一方、紳助の現在の自宅は大阪市内を一望する超高層マンションに妻と本人名義で2部屋を所有している。インターホンを押すと、20~30代ほどの若い女性の声がした。「長谷川さん(紳助の本名)のお宅でしょうか?」
「いえ、違います」
ブツリと切られてしまった。もう一方の部屋の番号も押してみると、こちらはまったく反応なし。
近所の不動産屋に話を聞くと‥‥。
「売り出し時から9年近くたってるけど、今でも売れば5000万~6000万円くらいの値は付くんちゃうかな。超が付く高層マンションでは、市内でいちばん最初に建てられた物件。会社の社長さんや役員クラスが住むようなとこですわ」
かつて紳助を取材したことのある在阪雑誌記者が語る。「地下の駐車場からワンフロア購入した上階まで直行ですから、同じマンションの住民もほとんど姿を見ることはないですよ」
引退まではあれほどの権勢を誇っていた紳助だが、その生活ぶりは、思いのほか質素のようだ。
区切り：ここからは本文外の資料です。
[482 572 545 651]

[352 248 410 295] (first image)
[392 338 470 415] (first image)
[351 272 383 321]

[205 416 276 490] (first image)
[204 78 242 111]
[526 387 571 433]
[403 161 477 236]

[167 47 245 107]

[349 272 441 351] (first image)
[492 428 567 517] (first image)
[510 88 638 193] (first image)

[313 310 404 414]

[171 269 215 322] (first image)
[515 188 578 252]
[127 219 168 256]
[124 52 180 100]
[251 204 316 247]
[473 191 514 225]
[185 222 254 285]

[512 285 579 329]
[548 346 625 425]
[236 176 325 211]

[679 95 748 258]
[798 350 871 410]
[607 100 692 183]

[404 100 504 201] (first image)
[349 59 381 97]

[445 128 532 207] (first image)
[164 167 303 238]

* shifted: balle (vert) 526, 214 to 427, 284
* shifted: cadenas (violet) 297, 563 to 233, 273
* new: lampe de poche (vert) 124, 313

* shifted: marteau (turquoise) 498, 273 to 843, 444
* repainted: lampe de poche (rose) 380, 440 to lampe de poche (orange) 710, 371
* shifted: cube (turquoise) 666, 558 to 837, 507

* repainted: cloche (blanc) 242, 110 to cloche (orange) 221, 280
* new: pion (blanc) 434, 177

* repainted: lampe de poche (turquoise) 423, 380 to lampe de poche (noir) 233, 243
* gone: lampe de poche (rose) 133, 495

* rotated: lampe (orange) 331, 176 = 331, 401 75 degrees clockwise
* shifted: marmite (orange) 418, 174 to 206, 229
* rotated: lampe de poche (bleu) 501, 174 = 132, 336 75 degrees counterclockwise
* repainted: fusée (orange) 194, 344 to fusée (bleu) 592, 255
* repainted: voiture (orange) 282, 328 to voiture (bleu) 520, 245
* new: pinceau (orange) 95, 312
かつては、“紳助ファミリー”と言われた芸能人との派手な交遊も、今ではほとんど聞かれることもないという。
前出・雑誌記者がこう解説する。
「『クイズ!紳助くん』(朝日放送)などの番組は大阪制作でしたけど、今でも地元の関西の番組を大事にしている明石家さんま(57)なんかと比べると、紳助はここ10年ほどは大阪との関係は切れていて、ギャラが2~3倍の東京を主戦場にしていた。大阪に来ても日帰りだったりといった感じでしたから、芸能人との交遊は、後輩で紳助を慕う売れない芸人ばかりが取り巻きにいるぐらいでした」
そうした中、唯一とも言える行きつけの店が、高級クラブ「W」だったという。
「紳助は意外に新地で飲むのは好きじゃなくて、行く店は限られていましたね。ここ何年かは「W」には月1くらいで行っていました。昔、テレビ番組に出ていた女性なんかも働いている店で、経営者が芸人好き。他にも元プロ野球選手のKや歌舞伎俳優のEなんかも来店する店です。でも引退前には、仕事が忙しくてちょっと疎遠気味になっていたようです」(前出・記者)
芸能界引退とともに、まるで糸の切れたタコのように、芸能界はおろか、人前からもすっかり姿を消してしまった紳助。もはや表舞台には未練がないようにも思えるのだ。